E senza il coraggio di prendere posizioni, anche scomode, ma sempre coerenti avremmo corso il rischio di essere solo un sintomo di una malattia, e invece abbiamo sempre coltivato l’ambizione di essere parte della terapia. Non ci siamo mai accontentati della denuncia delle distorsioni dello sviluppo, abbiamo voluto sempre proporre la costruzione di un’alternativa radicalmente diversa e allo stesso tempo realizzabile. Su due questioni “classiche” dell’impegno ambientalista, energia e rifiuti, con ostinazione – e il tempo ci ha dato e ci darà  ragione – abbiamo ripetuto che la strada da imboccare era quella delle rinnovabili e del risparmio energetico per marciare verso l’uscita dall’”era dei fossili” e che si doveva lavorare su riduzione e raccolta differenziata per evitare che le nostre città  fossero sepolte dai rifiuti, ma mai abbiamo temuto di difendere le rinnovabili e in particolare l’eolico da sedicenti ambientalisti in realtà  esponenti del conservatorismo più becero, e mai sui rifiuti abbiamo ceduto a demagogie – penso alle improbabili proposte di moratorie su discariche e inceneritori – che impedivano la risoluzione dei problemi. E’ proprio questo coraggio, che ci fa tenere la barra dritta nella direzione del cambiamento, che garantisce a Legambiente quell’autorevolezza e quella credibilità  – conquistata anche con le nostre campagne di analisi scientifiche – che ci viene quasi unanimemente riconosciuta e che abbiamo conquistato non solo tra i nostri amici, ma anche negli interlocutori e persino tra gli avversari.
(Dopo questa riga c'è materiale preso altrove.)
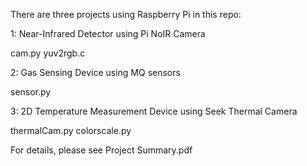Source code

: There are three projects using Raspberry Pi in this repo:

1: Near-Infrared Detector using Pi NoIR Camera

cam.py yuv2rgb.c

2: Gas Sensing Device using MQ sensors

sensor.py

3: 2D Temperature Measurement Device using Seek Thermal Camera

thermalCam.py colorscale.py

For details, please see Project Summary.pdf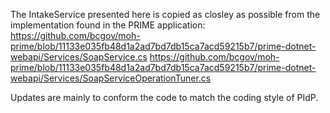 The IntakeService presented here is copied as closley as possible from the implementation found in the PRIME application:
https://github.com/bcgov/moh-prime/blob/11133e035fb48d1a2ad7bd7db15ca7acd59215b7/prime-dotnet-webapi/Services/SoapService.cs
https://github.com/bcgov/moh-prime/blob/11133e035fb48d1a2ad7bd7db15ca7acd59215b7/prime-dotnet-webapi/Services/SoapServiceOperationTuner.cs

Updates are mainly to conform the code to match the coding style of PIdP.
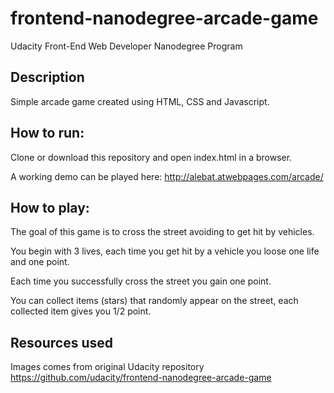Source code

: frontend-nanodegree-arcade-game
===============================

Udacity Front-End Web Developer Nanodegree Program

## Description

Simple arcade game created using HTML, CSS and Javascript.

## How to run:
Clone or download this repository and open index.html in a browser.

A working demo can be played here: http://alebat.atwebpages.com/arcade/

## How to play:

The goal of this game is to cross the street avoiding to get hit by vehicles.

You begin with 3 lives, each time you get hit by a vehicle you loose one life and one point.

Each time you successfully cross the street you gain one point.

You can collect items (stars) that randomly appear on the street, each collected item gives you 1/2 point.

## Resources used

Images comes from original Udacity repository https://github.com/udacity/frontend-nanodegree-arcade-game
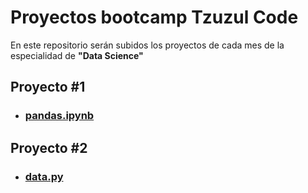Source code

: # Proyectos bootcamp Tzuzul Code

En este repositorio serán subidos los proyectos de cada mes de la especialidad de **"Data Science"** 
## Proyecto #1
- ### [pandas.ipynb](https://github.com/JuanDiego-Arenas/proyectos_tzuzul/blob/main/proyecto%20%231/pandas.ipynb)
## Proyecto #2
- ### [data.py](https://github.com/JuanDiego-Arenas/proyectos_tzuzul/blob/main/proyecto%20%232/data.py)
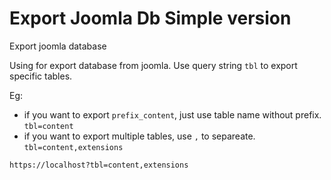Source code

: # Export Joomla Db Simple version
Export joomla database

Using for export database from joomla. Use query string `tbl` to export specific tables.

Eg: 
- if you want to export `prefix_content`, just use table name without prefix. `tbl=content`
- if you want to export multiple tables, use `,` to separeate. `tbl=content,extensions`

`https://localhost?tbl=content,extensions`
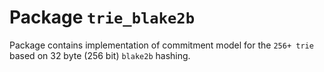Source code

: # Package `trie_blake2b`

Package contains implementation of commitment model for the `256+ trie` based on 32 byte (256 bit) `blake2b` hashing. 
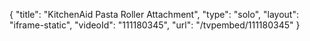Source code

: {
    "title": "KitchenAid Pasta Roller Attachment",
    "type": "solo",
    "layout": "iframe-static",
    "videoId": "111180345",
    "url": "\/tvpembed\/111180345"
}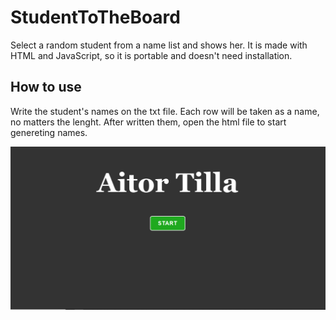 # StudentToTheBoard
Select a random student from a name list and shows her. It is made with HTML and JavaScript, so it is portable and doesn't need installation.

## How to use
Write the student's names on the txt file. Each row will be taken as a name, no matters the lenght. After written them, open the html file to start genereting names.

![alt text](https://github.com/MiguelAngelTorres/StudentToTheBoard/blob/master/Example.png)
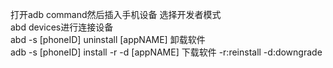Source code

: 打开adb command然后插入手机设备 选择开发者模式  
abd devices进行连接设备  
abd -s [phoneID] uninstall [appNAME]  卸载软件  
adb -s [phoneID] install -r -d [appNAME] 下载软件   -r:reinstall    -d:downgrade

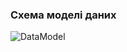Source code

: ### Схема моделі даних


![DataModel](https://github.com/oleksandrblazhko/ai-211-amitsi/assets/101993484/8a54b722-2abd-43bd-81c8-444f8bf8f4a6)
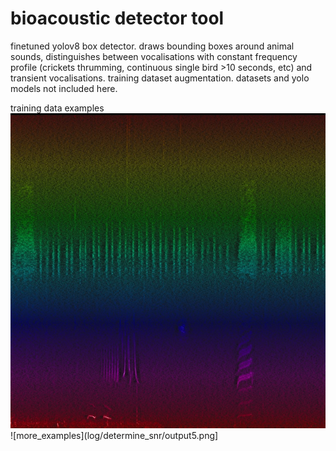 # bioacoustic detector tool
finetuned yolov8 box detector.
draws bounding boxes around animal sounds, distinguishes between vocalisations with constant frequency profile (crickets thrumming, continuous single bird >10 seconds, etc) and transient vocalisations.
training dataset augmentation. datasets and yolo  models not included here.

training data examples
![training data example](log/67_bg21_ge19p0.2_ge11p0.2bi248p0.43bi4p0..jpg)
![more_examples](log/determine_snr/output5.png]
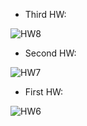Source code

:  - Third HW:

![HW8](https://github.com/DaniilSob2004/ADO.NET_EF_CW/assets/106149184/c601d28b-72fa-4c03-a0c5-09aee4d4cd2b)

 - Second HW:

![HW7](https://github.com/DaniilSob2004/ADO.NET_EF_CW/assets/106149184/3a2e9a92-2208-45d4-8341-6a61c9700381)

 - First HW: 

![HW6](https://github.com/DaniilSob2004/ADO.NET_EF_CW/assets/106149184/bc7da2a6-2a4c-47ef-b9b6-458a0fb8acef)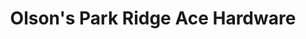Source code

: ---
title: "Olson's Park Ridge Ace Hardware"
url: /park-ridge/olsons-park-ridge-ace-hardware/
shop: Baumarkt
---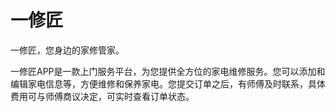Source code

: # 一修匠
一修匠，您身边的家修管家。

一修匠APP是一款上门服务平台，为您提供全方位的家电维修服务。您可以添加和编辑家电信息等，方便维修和保养家电。您提交订单之后，有师傅及时联系，具体费用可与师傅商议决定，可实时查看订单状态。
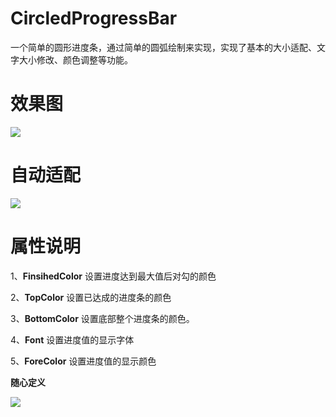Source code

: # CircledProgressBar
一个简单的圆形进度条，通过简单的圆弧绘制来实现，实现了基本的大小适配、文字大小修改、颜色调整等功能。

# 效果图 

![](https://imgservice.lost520.cn/InternetImgService/2019-06-01/20190601105233971.gif)

# 自动适配

![](https://imgservice.lost520.cn/InternetImgService/2019-06-01/20190601105325674.gif)

# 属性说明

1、**FinsihedColor**
设置进度达到最大值后对勾的颜色

2、**TopColor**
设置已达成的进度条的颜色

3、**BottomColor**
设置底部整个进度条的颜色。

4、**Font**
设置进度值的显示字体

5、**ForeColor**
设置进度值的显示颜色


**随心定义**

![](https://imgservice.lost520.cn/InternetImgService/2019-06-01/20190601110255979.gif)

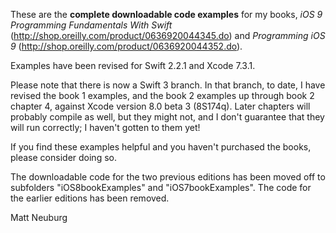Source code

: 
These are the **complete downloadable code examples** for my books, _iOS 9 Programming Fundamentals With Swift_ (<http://shop.oreilly.com/product/0636920044345.do>) and _Programming iOS 9_ (<http://shop.oreilly.com/product/0636920044352.do>).

Examples have been revised for Swift 2.2.1 and Xcode 7.3.1.

Please note that there is now a Swift 3 branch. In that branch, to date, I have revised the book 1 examples, and the book 2 examples up through book 2 chapter 4, against Xcode version 8.0 beta 3 (8S174q). Later chapters will probably compile as well, but they might not, and I don't guarantee that they will run correctly; I haven't gotten to them yet!

If you find these examples helpful and you haven't purchased the books, please consider doing so.

The downloadable code for the two previous editions has been moved off to subfolders "iOS8bookExamples" and "iOS7bookExamples". The code for the earlier editions has been removed.

Matt Neuburg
Un credibilità  che sarebbe impossibile senza l’autonomia. Io sono cresciuto in Legambiente “mangiando pane e autonomia” e credo di essermi impegnato a farla mangiare a quelli più giovani che sono cresciuti con me in associazione, a Roma e sul territorio. Autonomia dagli schieramenti politici e dai poteri economici, e non appaia strano che proprio sulle relazioni con questi mondi sono state sempre mosse a Legambiente le accuse più forti. In politica siamo stati descritti prima come “comunisti travestiti”, poi come fiancheggiatori dei “verdi”, infine con le scelte, prima di Ermete Realacci e poi mia e di Roberto Della Seta, come un “pezzo” del nascente Partito Democratico. Tutte sciocchezze ovviamente che la pratica autonoma di Legambiente si è sempre incaricata di smentire in questi trent’anni, ma un prezzo forse inevitabile da pagare anche in futuro per chi come noi mai ha rinunciato a interloquire e a cercare di influire sulla politica, tanto che alcuni “amici”, quando Matteoli era Ministro dell’ambiente e noi mantenevamo un forte dialogo e confronto con lui, ci accusarono persino di intelligenza con il nemico. E anche sul fronte del rapporto con le imprese in tanti male digeriscono il fatto che scegliamo come sponsor delle nostre campagne persino colossi multinazionali, non sempre impegnati in attività  sostenibili. Ma senza quei rapporti, quelle relazioni, a volte anche aspre, quanto perderemmo in capacità  di influenzare i processi reali dell’economia!?
In questi trent’anni queste tre parole chiave hanno indirizzato, guidato le nostre scelte, grazie alle quali questa comunità  di uomini e donne che si chiama Legambiente è diventato un fenomeno importante e rispettato della società  italiana. Ispirino le nostre azioni anche in futuro e sono certo che potremo davvero contribuire a un futuro migliore.
P. S. Per scrivere questo pezzo ho dovuto vincere la tentazione dell’amarcord e di raccontare delle persone in carne ed ossa, molte meravigliose, che ho incontrato in Legambiente in questi vent’anni e più. Mi resta la voglia, me la toglierò fra dieci anni.